Thomas Pringle (a British 1820 settler) movingly expressed this involvement with our respect and our conscience, with the unstoppable tragedy, when he accompanied an elephant hunt, and the party came across a herd too late in the day: 

“The sun was sinking fast …. To have commenced an attack …. On any part of the herd whose total number exceeded fifty elephants, would have been …. Dangerous in the extreme. I confess, too, that when I looked…. On these noble and stately animals, feeding in quiet security in the depth of this secluded valley – I felt that it would be almost a sort of sacrilege to attempt their destruction merely to furnish sport to the great destroyer man; and I was glad when…. It was unanimously agreed to leave them unmolested.”

I have had my fair share of watching elephants at peace with their surroundings and a few without such peace. I have transcribed the above description and quotations verbatim from the book, as they describe especially towards the end of the piece exactly how elephants seem to have an amazing ability to calm one down. I have stopped within a meter or so of a huge bull elephant peacefully feeding on long grass where the only sound is the crisp breaking of the grass stalks, where the elephant who has approached the vehicle of its own free will, will stop, head cocked, ears held ajar where the great animal seems to be sensing our presence and where a feeling of calmness pervades the moment. It is amazing to feel and even more so to have the people with you describe the same sensory experience, totally unprompted.

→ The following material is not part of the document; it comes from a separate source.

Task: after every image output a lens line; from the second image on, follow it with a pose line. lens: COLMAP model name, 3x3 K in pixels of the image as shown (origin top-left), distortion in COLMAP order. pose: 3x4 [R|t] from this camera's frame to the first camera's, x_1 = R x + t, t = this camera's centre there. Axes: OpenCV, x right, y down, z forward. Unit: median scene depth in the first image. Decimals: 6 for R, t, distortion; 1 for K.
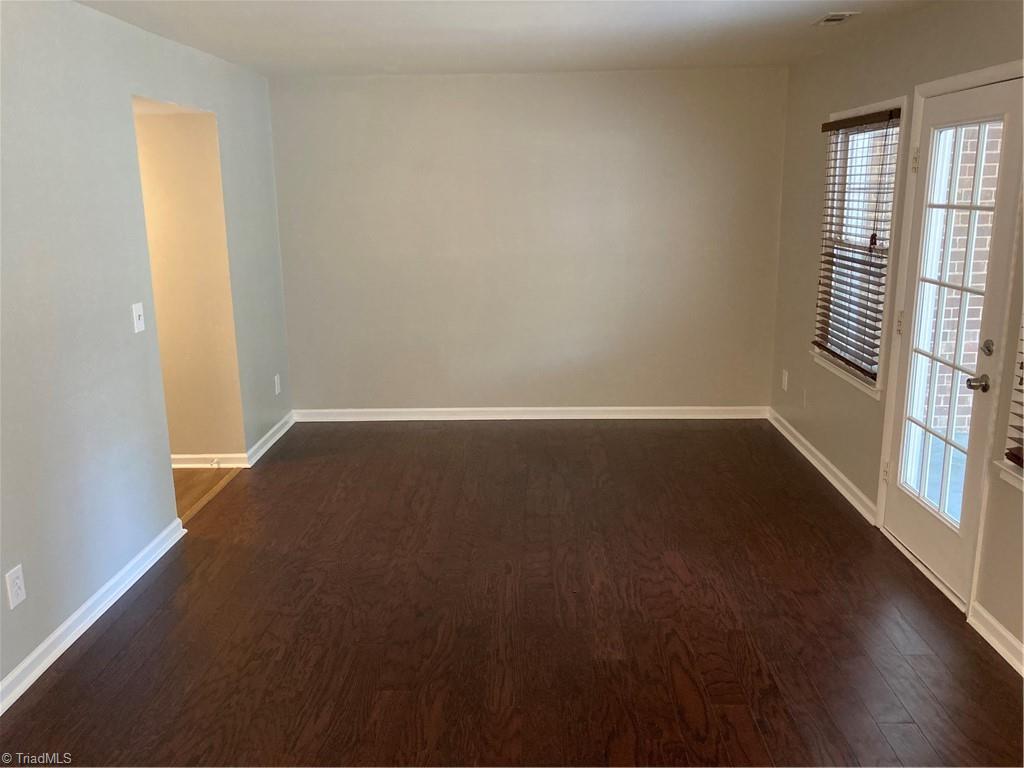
lens RADIAL K [[833.4, 0, 512.0], [0, 833.4, 384.0], [0, 0, 1]] dist [0.011677, -0.002417]
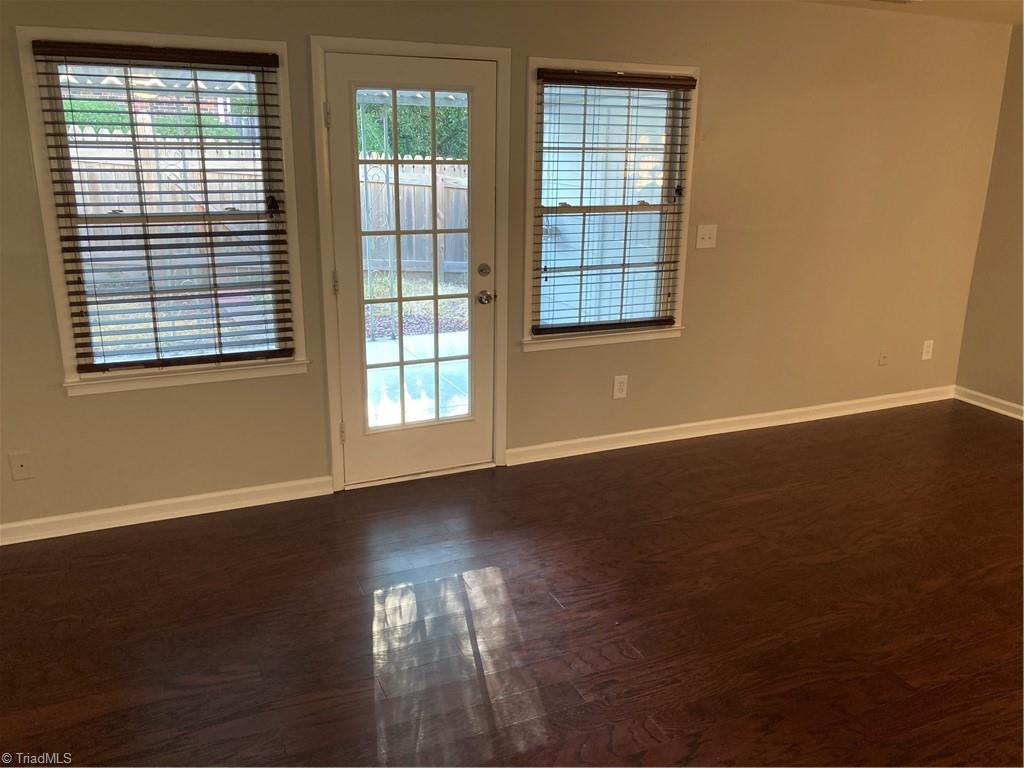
lens RADIAL K [[833.4, 0, 512.0], [0, 833.4, 384.0], [0, 0, 1]] dist [0.011677, -0.002417]
pose [[-0.427915, -0.249986, 0.868560, -0.536186], [0.197622, 0.911856, 0.359810, -0.290268], [-0.881949, 0.325615, -0.340794, 1.244936]]
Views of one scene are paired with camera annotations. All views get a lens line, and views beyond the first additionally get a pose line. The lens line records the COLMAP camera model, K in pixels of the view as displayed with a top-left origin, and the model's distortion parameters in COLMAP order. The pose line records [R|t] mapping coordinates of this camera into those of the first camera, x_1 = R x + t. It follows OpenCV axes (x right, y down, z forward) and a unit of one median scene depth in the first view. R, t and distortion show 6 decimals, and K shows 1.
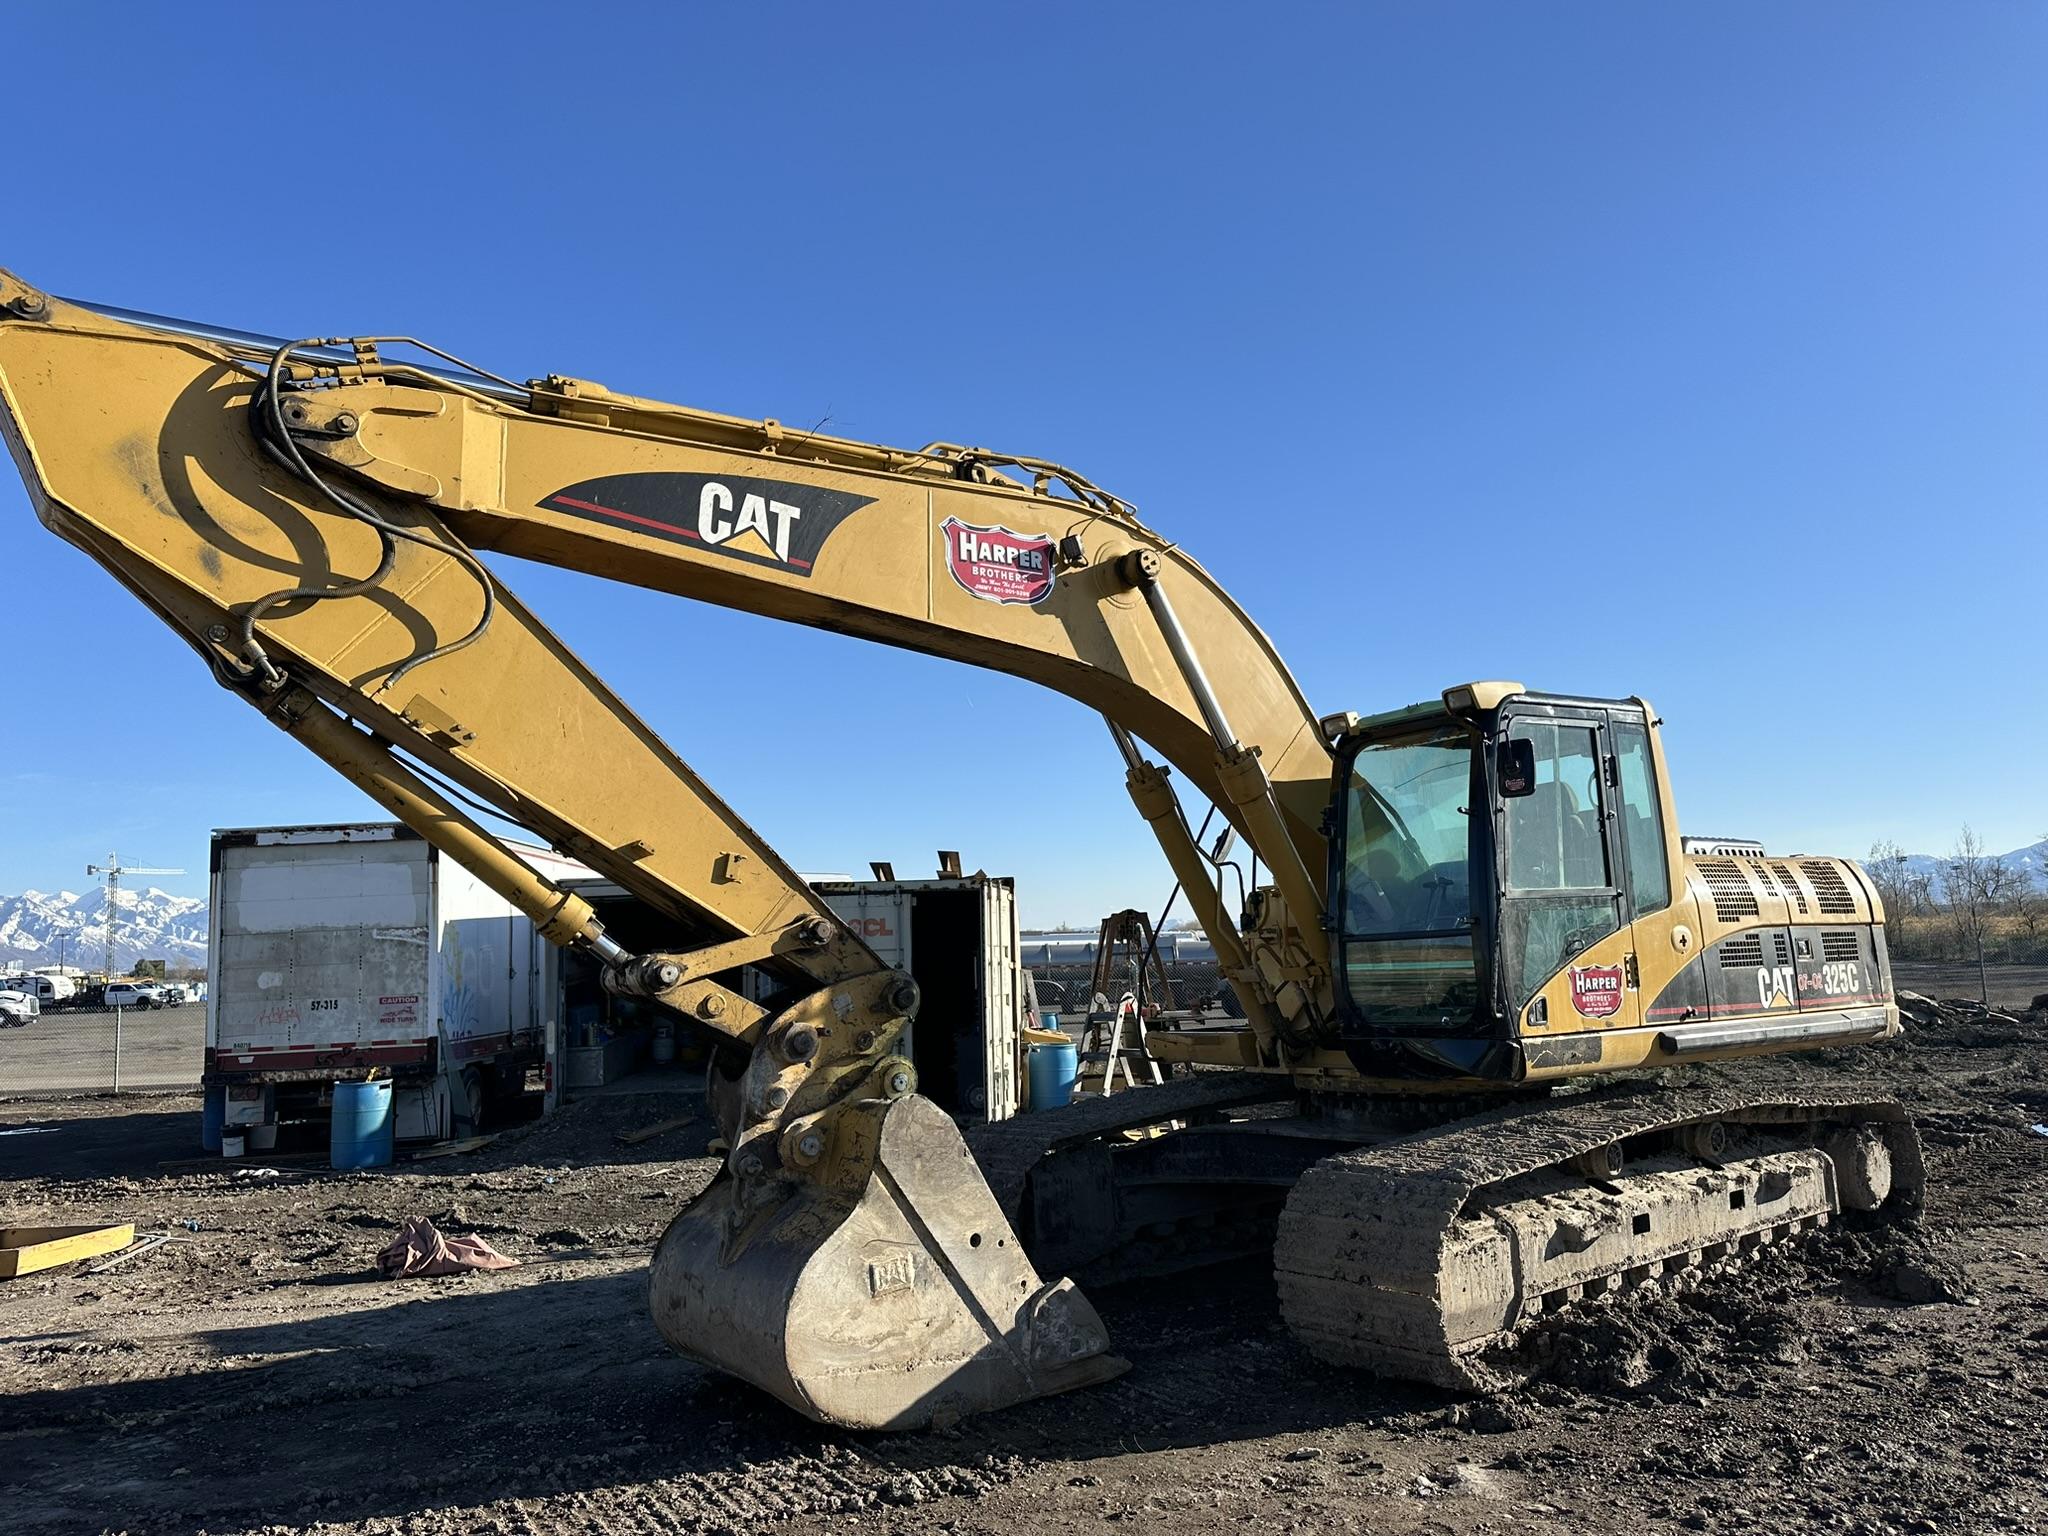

I leave you with a few pictures of some of the Great Bull Elephants I have had the immense pleasure of visiting over a number of years, some have succumbed to old age, others still step lightly on our earth, thankfully protected by our parks and dedicated staff who manage these parks. Long, long may these parks continue to protect our natural heritage, not so much for our children’s children as is so often spoken of but for the natural heritage itself, the natural bio-diversity that this universe has bequeathed to this planet. Man has proven himself not to be the protector as is so often espoused but the destroyer in chief of the earth’s bio-diversity bar of course for a relatively few passionate and dedicated organisations and the educated, driven people that manage these organisations.